If you’re looking into using Agile in your practice, consider LeanKit as an alternative to Trello. LeanKit has a much more robust feature set, which isn’t necessarily a good thing if you’re just trying to get off the ground with a kanban board. A critical improvement, though, is that it allows a board-within-a-board, so to speak: within a particular card you can create a second, simpler board with task cards. So using LeanKit, you could have a master client board, as shown above, and then track advancement of individual client tasks within the card, using the same sort of card system. Another very exciting tool to Agile lawyering is Lawcus, which will be the first LPM system built entirely around Agile. Built by neat guy, Harry Singh, Lawcus is doing a private beta right now, but you can probably get a try-out if you ping Harry.
Trello (or LeanKit) is by no means an all-in-one law practice management (LPM) system, and doesn’t pretend to be.

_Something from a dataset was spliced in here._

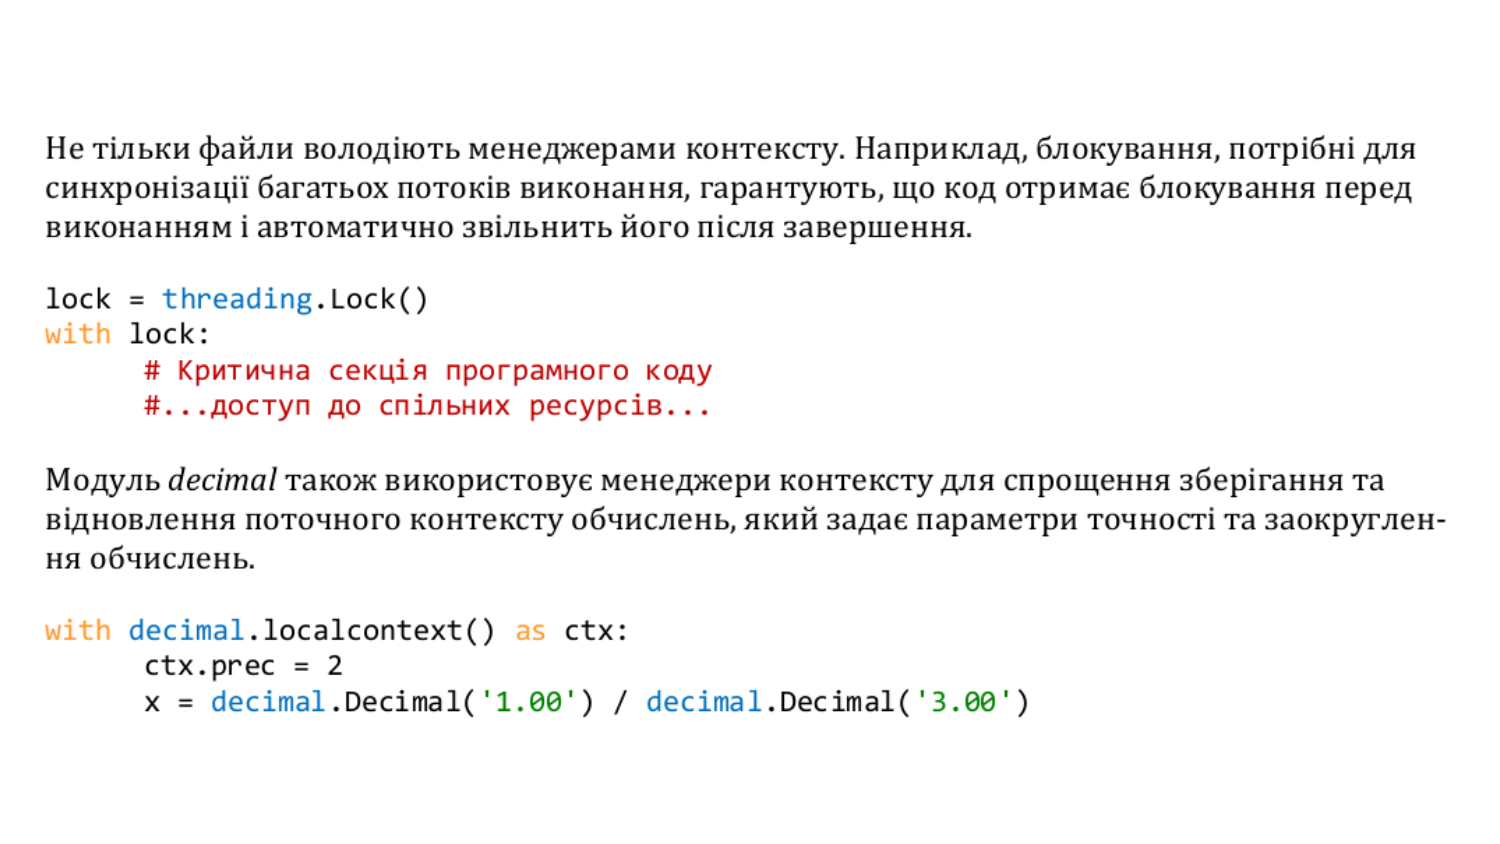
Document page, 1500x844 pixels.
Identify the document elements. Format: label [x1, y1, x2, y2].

picture [24, 124, 1476, 724]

We very happily use Clio as our cloud-based LPM system – more on that in the next post about communicating with clients. Obviously we want to be sure that all our activity on Trello finds its way into a client’s master file in our LPM system. Luckily, Clio has a great application program interface (API), meaning its developers make it easy for Clio to play nicely with other applications. We use a third-party solution called Zapier, which is basically a tool for helping various web applications work together. Using a “Zap” that we created, any new activity on a client’s Trello card it is automatically registered as a case activity in the notes section of the client’s Clio matter. In reality, we almost never reference the notes section of Clio to review the case activity, but if Trello ever died on us we’d have all the activity safely archived in Clio.
Bottom line: from a productivity and collaboration standpoint, Trello is absolutely at the core of our daily work life.
When we’re in the same time-zone this is a tool we use frequently. We use the chat function for the sort of quick questions that might traditionally cause an associate to tap on the partner’s door. I try to avoid much of this though, since even small interruptions can take a very heavy toll on productivity – we really overestimate how good we are are multi-tasking. If a chat is more than a couple back-and-forths then it probably merits a focused conversation via phone or video chat.
Speaking of video chat, we often use that for our very short daily standups where we review the day’s battle plan. We’ll also use it later in the day if there’s a particularly thorny issue needing discussion; I find the face-to-face quality of video really helps versus phone.
With a 12-hour time difference there really isn’t much need for contemporaneous communication while I’m working from abroad, though we have used the chat function a few time.
Let’s get cooking.
Hope that’s a helpful overview of our team collaboration tools. Coming up next, working collaboratively with clients on the cloud.
After morning computer time, I’m off to learn some Bengali cooking. The cuisine utterly mind-blowing, featuring lots of light, subtle flavors like banana leaf-wrapped river fish with a mild yellow mustard sauce. The green blob in the picture below was tiny shrimp in a sinus-clearing horse-radish like mustard stew with taro leaves. Like nothing I’d ever had in the best possible way.